Par jugement du 4 avril 2013, le tribunal correctionnel a condamné un commerçant du chef de contrefaçon en bande organisée au préjudice du conseil national de l’ordre des pharmaciens (CNOP), pour avoir mis en vente et vendu des matelas présentés sous une marque contrefaite, à savoir la croix verte et le caducée pharmaceutique, et a condamné le prévenu à verser à la partie civile la somme de 1.500 au titre de son préjudice moral. Le CNOP a formé appel des dispositions civiles de cette décision.
La cour d’appel de Bordeaux a infirmé le jugement et condamné le demandeur à payer au CNOP la somme totale de 45.000 à titre de dommages-intérêts.
Les juges du fond ont énoncé qu’afin de réparer le préjudice subi par le CNOP, il convenait en premier lieu d’appliquer l’alinéa 1 de l’article L. 716-14 du code de la propriété intellectuelle (CPI).
Ils ont estimé que le manque à gagner n’était pas constitué en l’espèce dans la mesure où le CNOP n’établissait pas, ni même n’alléguait, qu’il vendait lui aussi des articles de literie et notamment des matelas et que les actes illicites commis notamment par le prévenu auraient eu une incidence sur ses propres profits. En ce qui concerne les profits réalisés par les contrefacteurs, l’ordre national des pharmaciens se borne à indiquer le montant du chiffre d’affaires de la société France Manufacture en 2009, ce seul élément ne permettant pas de connaître, même de manière approximative, le bénéfice réalisé par celle-ci.

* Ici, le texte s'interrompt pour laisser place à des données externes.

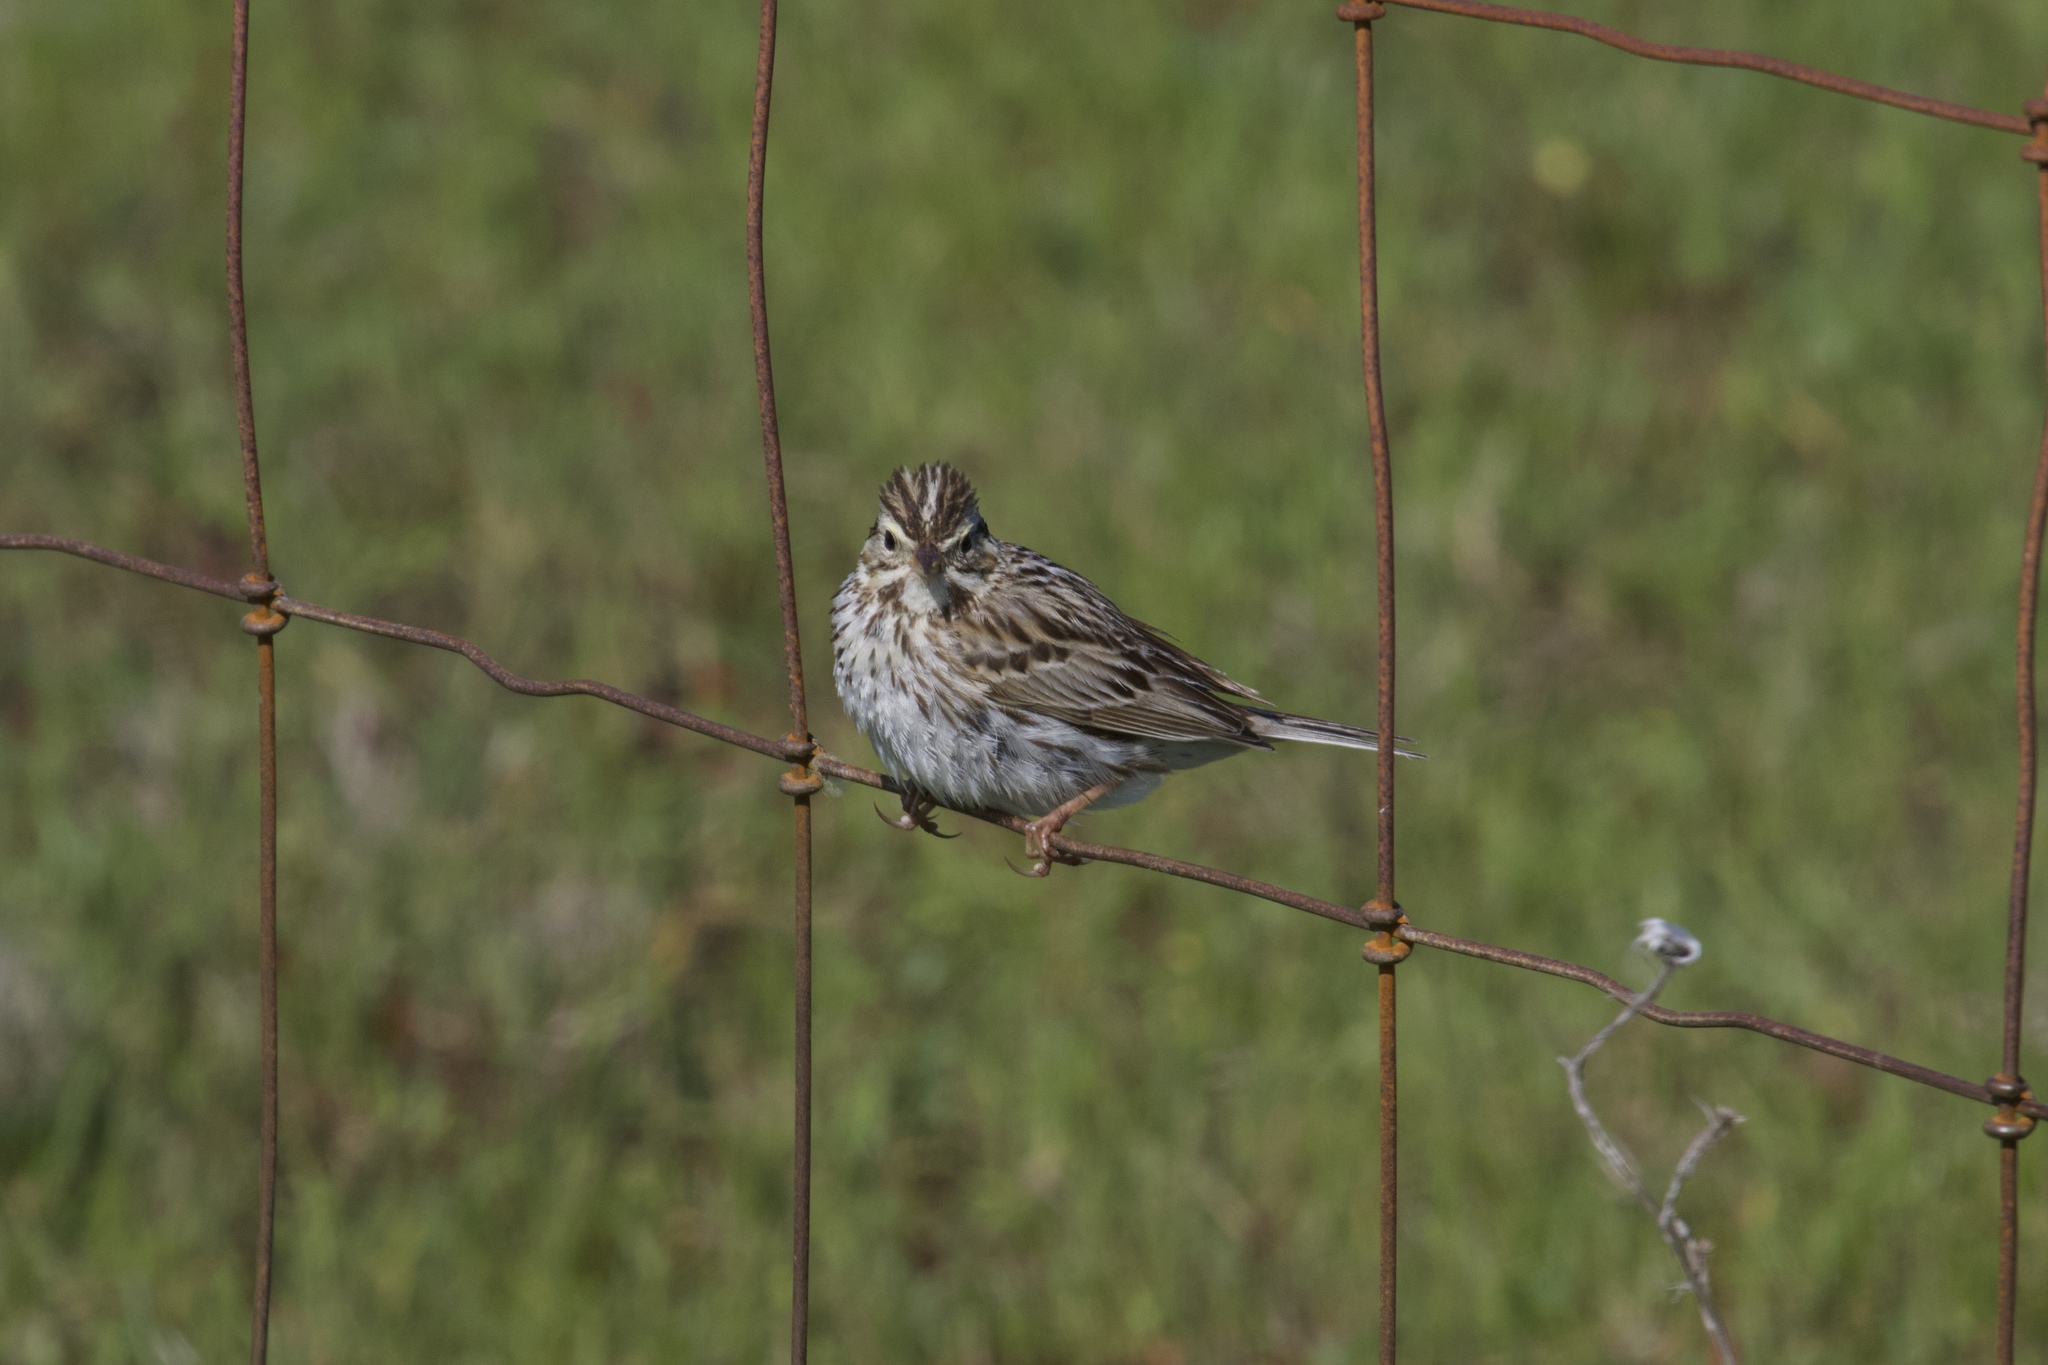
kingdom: Animalia
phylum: Chordata
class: Aves
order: Passeriformes
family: Passerellidae
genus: Passerculus
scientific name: Passerculus sandwichensis
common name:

En revanche, les juges ont considéré que le préjudice moral était avéré, puisque la vente, selon le procédé dit « à la postiche », de matelas de mauvaise qualité, en se prévalant des marques dont le CNOP est titulaire, avait entraîné une banalisation et une importante dépréciation de ces marques associées par le public à la qualité des produits vendus en pharmacie et à la fiabilité des conseils prodigués par les pharmaciens, si bien que la somme allouée à l’appelante en réparation de ce dommage moral devait être réévaluée à 35.000 , incluant la réparation de l’atteinte à l’image de ses marques.
Les juges ont ajouté que la croix verte et le caducée pharmaceutique, étant des marques connues dans toute la France et immédiatement associées dans l’esprit du public aux officines de pharmacies dont elles sont les emblèmes, sont des marques renommées qui, à ce titre, bénéficient de la protection élargie prévue à l’article L. 713-5 du CPI et que leur exploitation sans droit avait porté atteinte au caractère distinctif de ces marques et à leur renom, causant à l’ordre national des pharmaciens un préjudice spécifique qui doit être réparé par l’allocation de la somme de 10.000 .

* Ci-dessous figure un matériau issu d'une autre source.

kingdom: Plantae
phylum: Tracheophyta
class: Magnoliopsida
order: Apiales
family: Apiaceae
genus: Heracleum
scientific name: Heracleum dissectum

La Cour de cassation censure ce raisonnement au visa des articles L. 716-14, alinéa 1, du CPI, dans sa version issue de la loi du 29 octobre 2007 et 1240 du code civil.
Elle rappelle, dans un arrêt du 26 juin 2019, que selon ces textes, le préjudice résultant du délit de contrefaçon doit être réparé dans son intégralité, sans perte ni profit pour aucune des parties, en prenant en considération les conséquences économiques négatives, dont le manque à gagner, subies par la partie lésée, les bénéfices réalisés par le contrefacteur et le préjudice moral causé au titulaire des droits du fait de l’atteinte.
Elle conclut que la cour d’appel a commis une erreur de droit en statuant ainsi alors que d’une part, la responsabilité du prévenu, condamné du chef de contrefaçon aggravée au préjudice du CNOP, ayant été reconnue, l’article L. 716-14 du CPI était seul applicable pour fixer les dommages-intérêts dus à la partie civile, d’autre part la dépréciation et la banalisation de la marque constituent des préjudices résultant de l’atteinte portée à sa renommée et à son caractère distinctif et ne peuvent être indemnisés deux fois.